As low as 100µs delay can be reached with stock Raspberry Pi and no custom hardware.
Examples use-cases for synchronized video streams are:
- image stitching for panoramic photo/video, or image blending for example: HDR or low light imagery
- stereovision for 3D reconstruction and depth sensing applications
- multi-camera tracking for example: eye tracking with one camera dedicated to each eye
Why is synchronization so important?
Let’s see an early stitching test with free running cameras.
Each camera is capturing at 90fps, hence there is about
11ms between each consecutive frame in the stream.
In the example above, if the right camera is used as reference time, the center camera is almost 1ms late and the left camera is more than 5ms late.
During that delay, the car had time to move further from left to right.
As you can see, a single millisecond is already enough for the car to look “chuncky” in the stitched image.
How to synchronize cameras?
Many smartphone SoCs have 2–3 camera interfaces nowadays and can capture on multiple cameras simultaneously. Also available is specific hardware to merge (aka multiplex) several cameras into a single stream (like the ArduCam “CamArray”).
It is also achievable using simple Raspberry Pi and camera hardware with synchronization over Ethernet network. This solution is not as precise as direct camera connections, but it avoids custom hardware and has the advantage of scaling to many more cameras (in theory there is no limit).
For instance, see a demo of 360° video with 8 Raspberry Pi and camera using network-sync’d camera capture.
The last and maybe main benefit of network synchronization is the possibility to have much larger distances between the cameras. For instance in a car where cameras can be located in the left and right rear-view mirrors.
Building a test setup
Three cameras are controlled by three independent Raspberry Pi 3 boards, connected together over Ethernet via a mini switch.
The network is used to exchange clock synchronization messages.
Does it really work well?
The first question should rather be: “How to test it?”

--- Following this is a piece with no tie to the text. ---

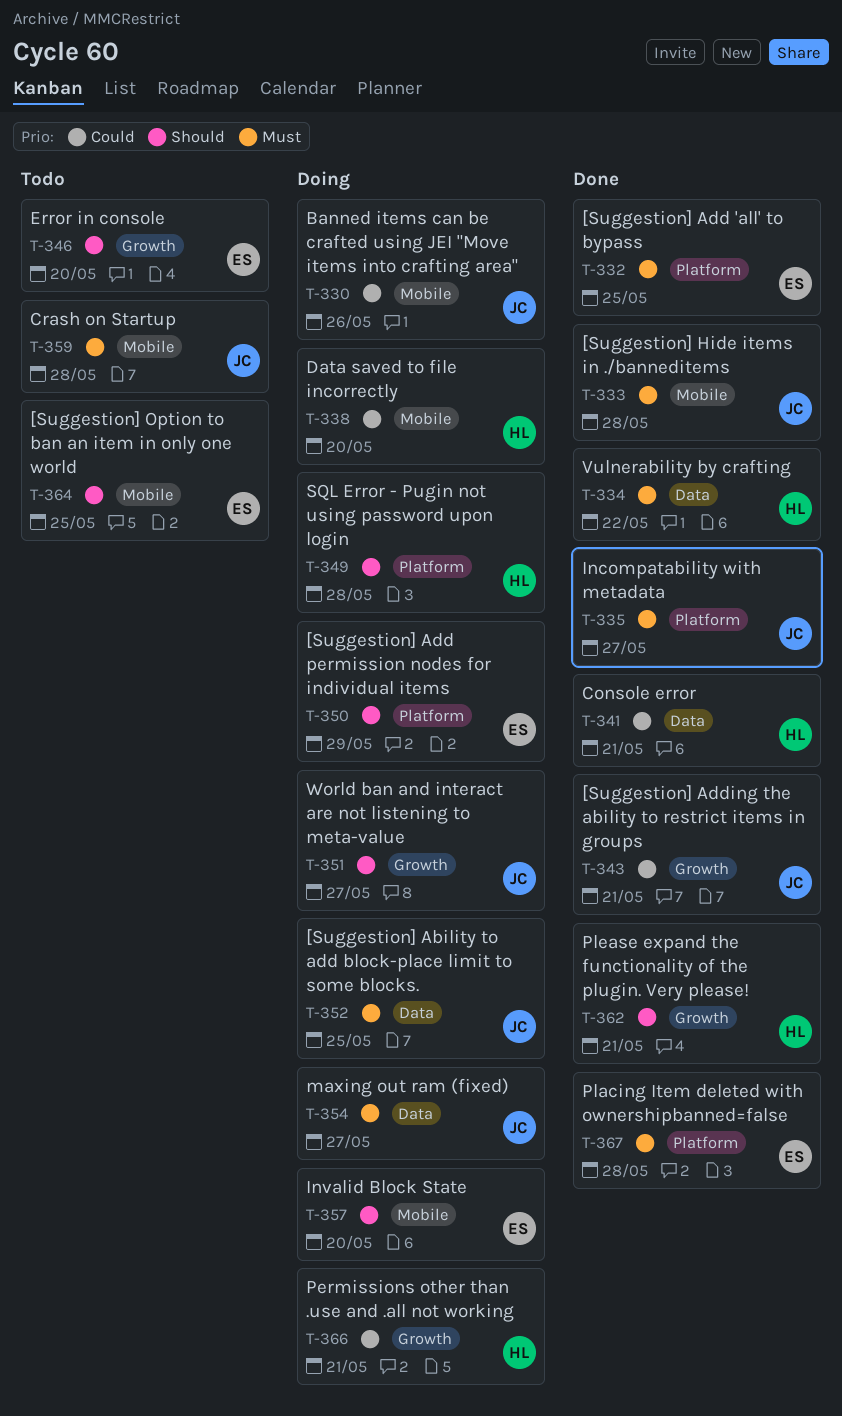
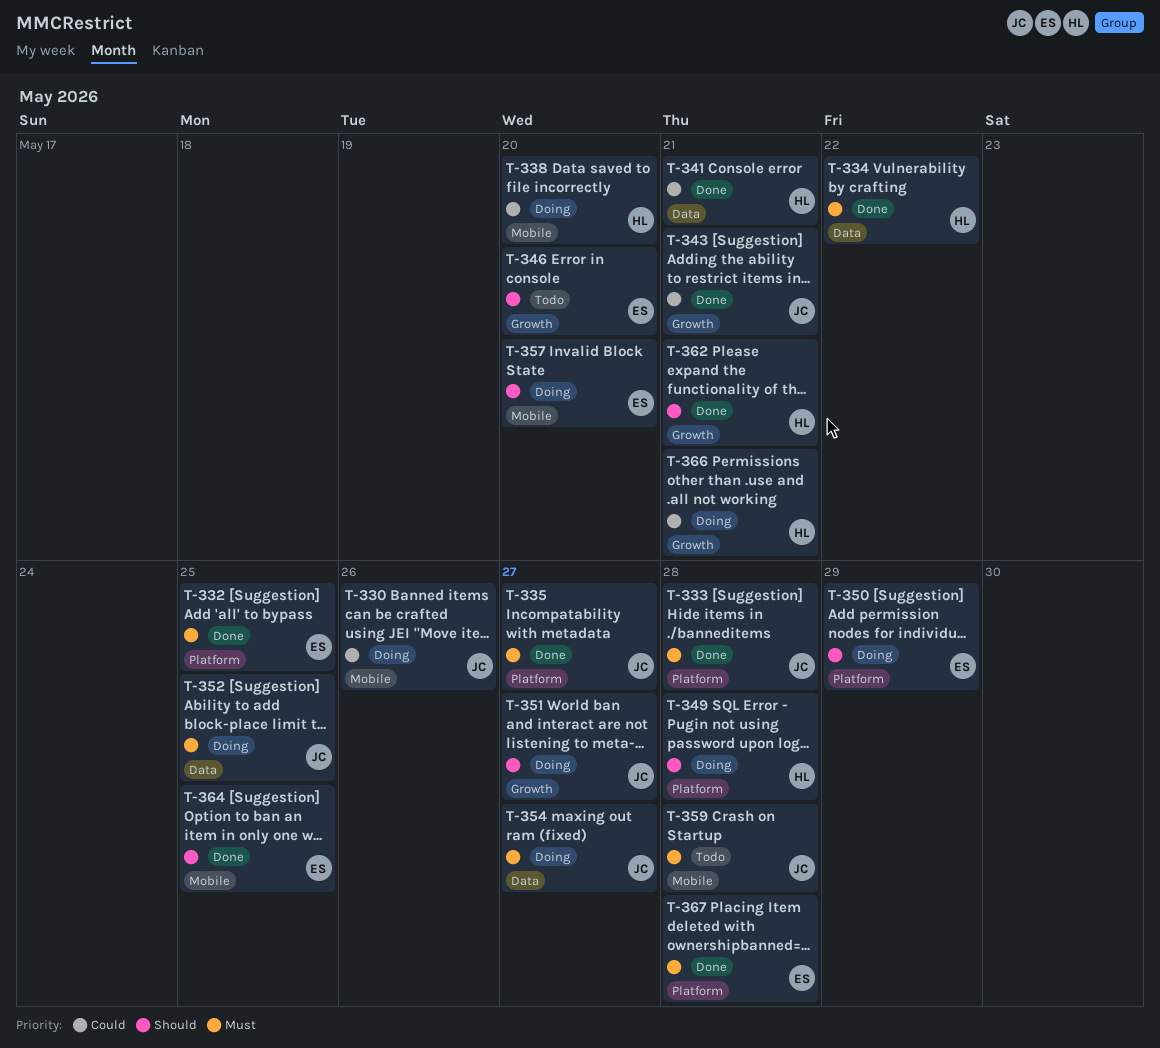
T-333, label: Mobile -> Platform
T-364, status: Todo -> Done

An idea is to display a stitched synchronized stream of a common running stopwatch recorded by all cameras. If the different cameras do not capture the same watch time image, they are not capturing in sync.
Note: sorry for the mirrored image on the left, it’s a configuration mistake.
The image was captured at 17 seconds and 86 milliseconds. All three cameras show the same time, but keep in mind some limitations of this experiment:
- The computer is rendering the stopwatch at 60fps, therefore the video output only refreshes every ~16ms. In other words, it cannot update every millisecond.
- The screen pixels themselves need a few milliseconds to change from black to white.
According to the stitcher statistics (white numbers in the bottom), the maximum delay between cameras barely exceeds 1ms during the video.
What is the output latency?
Latency is the time needed from an image captured at the camera to a stitched/synchronized output on the screen.
The little HMDI display attached over the larger display shows the live stitcher output (i.e., the synchronized output of the 3 camera).
Latency is easy to find out in this screenshot as it is
200ms — 13ms = 187ms.
Synchronized video streams with Raspberry Pi could be used for many use-cases (e.g., stitching, 3D sensing, tracking, …) before investing in an expensive video multiplexer hardware.
Find the open-source modification of the RPi camera tool at:
How to reduce delay?
For the experiment presented here, the camera were recording at 30fps.
When capturing at higher framerate, synchronization improves (at the cost of decreasing video quality).
Raspberry Pi camera v2 can capture up to 200fps, but the weak video encoder of the Raspberry Pi GPU cannot follow this pace. At 100fps, the quality is still acceptable and synchronization delay is around 100µs.
Since delay also depends on network clock synchronization, better PTP settings and hardware support for timestamping in the Ethernet interface would help.
How to reduce latency?
Latency depends on each steps of the stitching pipeline:
- [camera board] capture frame
- [camera board] encode frame
- [Ethernet] network delivery
- [stitcher board] frame alignment
- [stitcher board] frame decoding
- [stitcher board] stitched frame rendering
- [display] display
In this experiment, many things could be do to improve latency:
- Using gigabit Ethernet, a frame would be delivered faster.
- Using AVB Ethernet, a frame could be delivered just in the right time for rendering. No wait in a buffer for the next render loop and no frame alignment needed.
- Using hardware decoding and hardware copy, a frame would be available in the GPU memory without any CPU copy.
- Using a high framerate display (e.g., 144Hz and more), rendered output would be pushed with less delay to the next screen refresh.